Adults with possible cancer symptoms often have pre-existing health problems (hereafter called comorbidities). Although it is believed that comorbidities can influence the timeliness of diagnosis of cancer and decisions about testing strategies, evidence on the underlying mechanisms and on morbidity-specific effects is scant.
The overall aim is to generate evidence for optimising diagnostic strategies in patients with comorbidities experiencing possible cancer symptoms, in order to improve diagnostic timeliness. The project will have a specific focus on the role of morbidities in diagnoses of cancer as an emergency. Specific objectives include:
1. a) To systematically evaluate the available evidence on the effects of comorbidity, overall and for specific conditions, on each step along diagnostic pathways and develop a comprehensive conceptual framework.

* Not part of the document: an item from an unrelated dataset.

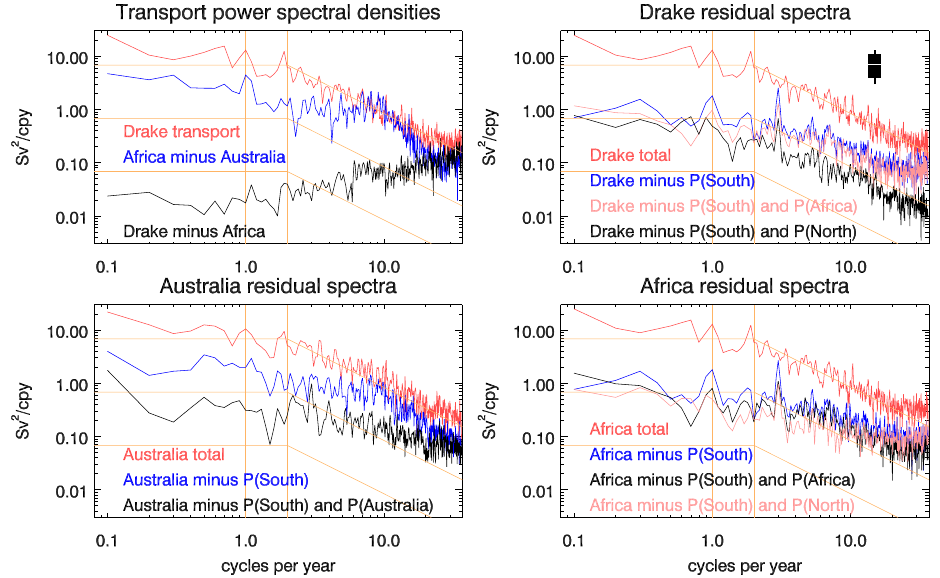
Fig. 8. Power spectra associated with variations in transport through Drake Passage, south of Africa, and south of Australia, from the 1 / 4 ◦ model. The top left panel shows the spectrum of Drake Passage transport (red), that of the difference between Drake Passage transport and transport south of Africa (black), and that of the difference between transports south of Africa and Australia (blue). Other panels show the spectrum of transport through each section (red), of the residual after subtracting the transport accounted for by southern boundary pressure (blue) and of the residual after subtracting the transport accounted for by southern boundary pressure and the corresponding northern boundary pressure (black). Pink curves are like the black curves but use a northern boundary pressure from a different section. Orange lines are for guidance only and show representative spectra separated by factors of 10, together with the annual and semiannual frequencies. The Drake residual plot includes a scale bar for the uncertainty (95% and 99%) to be applied at each individual frequency (band averages have smaller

b) Inform and validate the conceptual framework using qualitative approaches to acquire lay and healthcare professional input regarding key mechanisms by which comorbidity may influence each step of the diagnostic process.
2. Analyse primary and secondary care data in order to evaluate diagnostic processes and healthcare utilisation patterns and identify testing strategies associated with increased or reduced risk of prolonged diagnostic intervals and/or emergency presentation in patients with different comorbidities.
3. Develop a grant/fellowship application, aiming to acquire competitive external funding, for a project that will further enhance the analytical work and include developing and assessing the feasibility in a UK primary care setting of an experimental intervention.
A critical literature review will be performed evaluating the evidence on the effects of comorbidities, overall and by specific morbid condition, on each step along the diagnostic pathways, from symptomatic presentations to investigations. A comprehensive framework will be developed to elucidate the mechanisms through which comorbidities can facilitate or interfere with timely cancer diagnosis. The framework development will also be informed and validated by interviewing healthcare professionals (including GPs and specialist doctors) and members of the public who will provide their input and enhance our understanding of the mechanisms by which comorbidity may influence the diagnostic process.
Using primary care, secondary care and cancer registration data we will analyse diagnostic processes and healthcare utilisation patterns pre-cancer diagnosis among patients with specific comorbidities by diagnostic route taking into account presenting symptoms, patient and healthcare factors.
The project will shed light on mechanisms through which specific comorbidities can influence the diagnostic process and increase the risk of emergency presentations in certain patient groups. Possible targets for interventions to improve the diagnostic process for new symptom onset in comorbid patients will be identified.